[Stored records]
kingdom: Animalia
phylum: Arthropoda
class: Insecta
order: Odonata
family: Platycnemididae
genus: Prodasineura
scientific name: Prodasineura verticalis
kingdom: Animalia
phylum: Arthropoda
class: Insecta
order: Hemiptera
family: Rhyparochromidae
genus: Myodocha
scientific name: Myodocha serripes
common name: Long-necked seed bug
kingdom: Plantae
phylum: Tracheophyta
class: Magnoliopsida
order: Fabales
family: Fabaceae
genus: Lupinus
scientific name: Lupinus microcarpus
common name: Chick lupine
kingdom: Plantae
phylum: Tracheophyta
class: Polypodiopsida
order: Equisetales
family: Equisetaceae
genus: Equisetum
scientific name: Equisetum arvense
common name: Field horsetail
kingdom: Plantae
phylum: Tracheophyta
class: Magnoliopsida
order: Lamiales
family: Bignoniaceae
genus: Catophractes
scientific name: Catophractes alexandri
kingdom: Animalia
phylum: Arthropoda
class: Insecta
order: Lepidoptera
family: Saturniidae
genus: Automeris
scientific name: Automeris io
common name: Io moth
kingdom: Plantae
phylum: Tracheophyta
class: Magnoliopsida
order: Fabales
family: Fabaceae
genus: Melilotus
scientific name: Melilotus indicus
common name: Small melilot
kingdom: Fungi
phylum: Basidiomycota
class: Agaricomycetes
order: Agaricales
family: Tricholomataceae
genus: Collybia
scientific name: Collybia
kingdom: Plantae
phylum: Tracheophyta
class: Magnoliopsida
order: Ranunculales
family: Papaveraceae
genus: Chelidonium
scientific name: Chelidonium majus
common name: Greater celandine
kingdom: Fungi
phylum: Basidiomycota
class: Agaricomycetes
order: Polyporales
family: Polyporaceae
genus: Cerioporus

What to do – Please extract each line from the rows above that contains the string "order".

Exercise answer –
order: Odonata
order: Hemiptera
order: Fabales
order: Equisetales
order: Lamiales
order: Lepidoptera
order: Fabales
order: Agaricales
order: Ranunculales
order: Polyporales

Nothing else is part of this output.